─── TEXT ZUM LESEN

# Pointer Tausch



## Scal (31. Januar 2014)

Hallo alle zusammen. Ich und meine Kollegen versuchen schon seit einiger Zeit folgendes Problem zu lösen.
Wir haben eine einfach verkettete Liste. In diesem Beispiel jetzt haben wir 3 Elemente in unserer Liste.

Personlist zeigt auf C.
Personlist -> next zeigt auf B.
Personlist -> next -> next zeigt auf A.

Wir versuchen nun C mit B zu tauschen einfach. Wir haben bereits Hilfpsointer usw. angelegt jedoch funktioniert es nie, meistens endet es damit das wir B verlieren oder in eine Endlosschleife geraten.

Habt ihr einen Tipp wie man am leichtesten und unkompliziertesten C mit B tauschen kann. Quasi einfach die Elemente in der Liste tauschen. Danke für jeden Tipp und eure Hilfe, wir schätzen das wirklich sehr 

liebe Grüße!


----------



## sheel (31. Januar 2014)

Hi

falls ihr die ganzen Knoten (also die ganze struct/class mit next-Pointer)
tauschen (und die Pointer anpassen) wollt:
Bei einer einfach verketteten Liste ist das mindestens umständlich,
weil ihr nicht nur C und C->next (also B) braucht, sondern auch ein D, welches C als next hat,

Eventuell einfacher wäre es, nur die Values von C und B zu tauschen.
Was ist denn der Wert, pro Knoten? Ein int, ein String...?


----------



## deepthroat (31. Januar 2014)

Hi.

So umständlich ist das doch gar nicht.

Man braucht einen Hilfszeiger.


 tmp = B
 C-> next = A
 tmp->next = C
 Personlist = tmp

Evtl. macht ihr auch etwas falsch. Zeigt euren Code.


----------



## sheel (31. Januar 2014)

(sorry, irgendwie schlampig gelesen. Hatte gedacht, C ist das Erste, was man hat)


----------



## Scal (31. Januar 2014)

──────
─── DATENAUSZUG

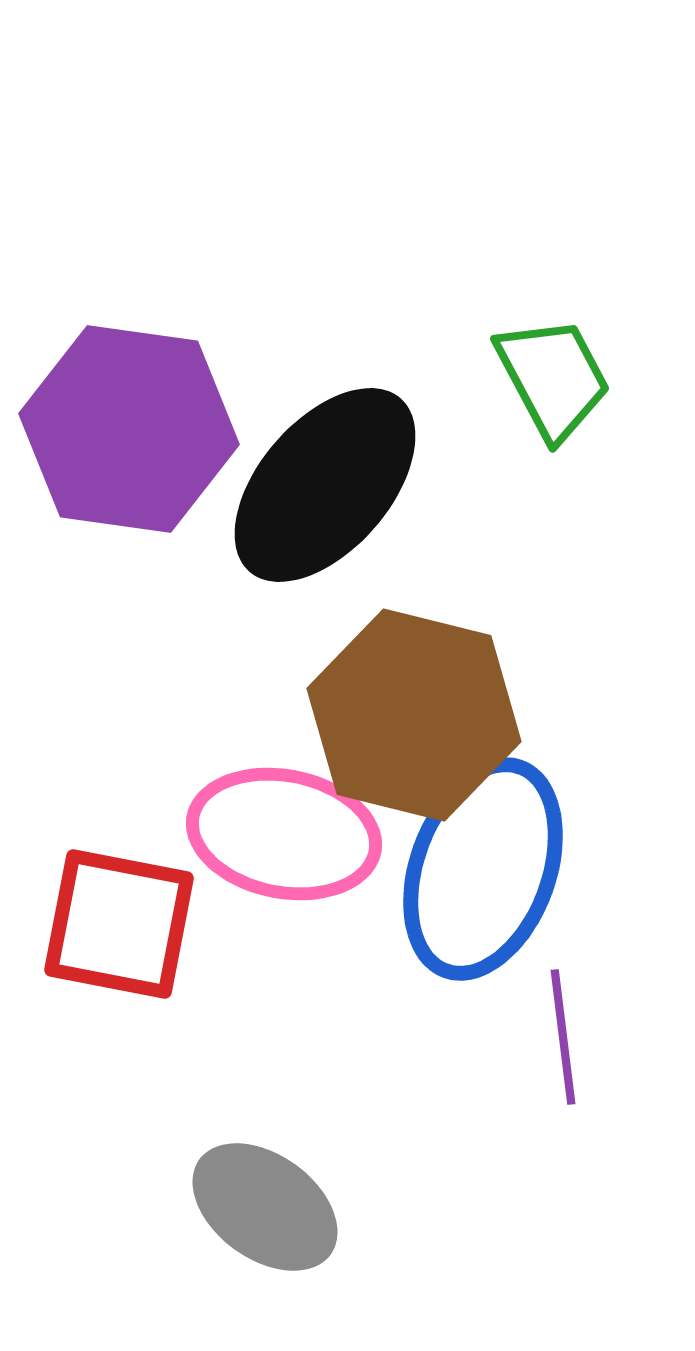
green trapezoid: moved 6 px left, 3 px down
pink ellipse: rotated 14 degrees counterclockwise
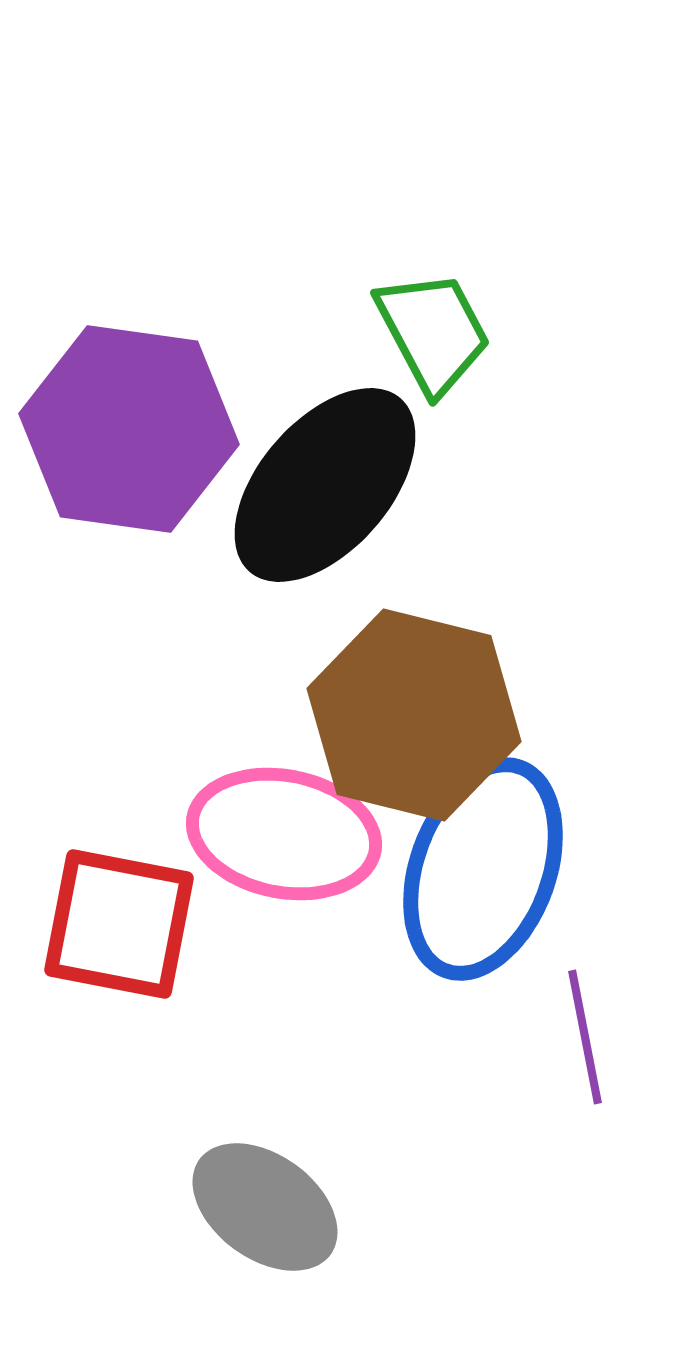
green trapezoid: moved 120 px left, 46 px up
purple line: moved 22 px right; rotated 4 degrees counterclockwise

──────

• DEINE AUFGABE
Führe die Forendiskussion über den Zeigertausch in einer einfach verketteten Liste im Anschluss an ihre letzte Zeile weiter. Das Material steht in keinem Zusammenhang mit der Forendiskussion über den Zeigertausch.

• ERGEBNIS
Das Problem ist, das jedes Element der Kopf einer weiteren Liste ist also Inhalt tauschen geht leider nicht. Aber guter Gedanke! Wir programmieren mit C. 

@deepthroat
Ich habe gerade deine Methode versucht umzusetzen aber wir verlieren dabei A und B. :/ Code zeigen kann ich nicht wirklich da wir ja keinen haben der einigermaßen funktioniert.


----------



## sheel (31. Januar 2014)

Scal hat gesagt.:


> Das Problem ist, das jedes Element der Kopf einer weiteren Liste ist


...also ein einzelner Pointer (auf einen Knoten), oder auch ein Wert und ein Pointer (Knoten selbst).
Das kann man tauschen.


Scal hat gesagt.:


> Code zeigen kann ich nicht wirklich da wir ja keinen haben der einigermaßen funktioniert.


Eben deswegen


----------



## Scal (1. Februar 2014)

Also was ich versucht habe war folgendes:

tmp = Personlist;
tmp_2 = Personlist -> next;

Personlist -> next = tmp;
Personlist = tmp_2;
Person_list -> next -> next = tmp_2 -> next;

Funktioniert leider nicht


----------



## Matthias Reitinger (1. Februar 2014)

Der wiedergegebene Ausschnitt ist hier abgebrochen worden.